Methods: Symptomatic individuals with a clinical and molecular diagnosis of HD were included. Seven healthy controls, matched by age and sex, were also included. Clinical and sociodemographic data were obtained from medical records. The Unified Huntington's Disease Rating Scale was used to measure severity. Cognitive data were collected using verbal fluency, symbol digit modalities, and Stroop tests. Auditory perceptual assessments were used to evaluate speech, and acoustic analysis extracted information about the following tasks: sustained vowel /a/, utterances with different intonations, oral diadochokinesis, spontaneous speech, and the repeated diphthong /ju:/.

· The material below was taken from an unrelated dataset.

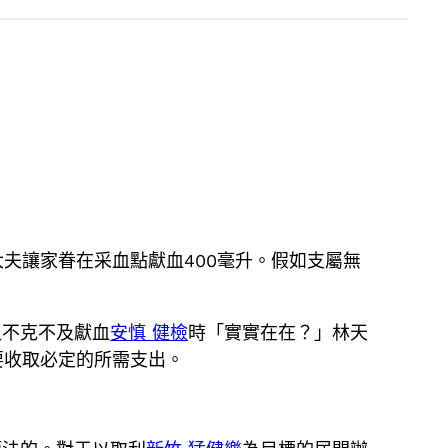
夫讓家眷在采血點獻血400毫升。假如支屬無
又不克不及獻血
安慎 健檢
時「實實在在？」林天
要收取必定的所需支出。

Results: Of the seven individuals with HD, four women with a mean age of 48.86 (±16.03), presented severe (57.15%), moderate (28.57%), and mild (14.28%) dysarthria. Speech impairment in HD case subjects was related to overall motor decline; the worse the motor symptoms, the worse the speech impairment. There was no correlation with the other clinical data or cognition. The case subjects were significantly worse than the control group, specifically regarding the subsystems of phonation (fundamental frequency, phonation time, local jitter, local shimmer), respiration (maximum phonation time) and articulation (speech rate, phonation time in spontaneous speech, number of syllables in spontaneous speech, average duration of syllables and duration of spontaneous speech).

Conclusion: In HD subjects, the most affected speech subsystems were articulation, phonation, and respiration. Poor motor speech patterns were associated with overall motor decline. Speech assessments may provide biomarkers that predict HD progression.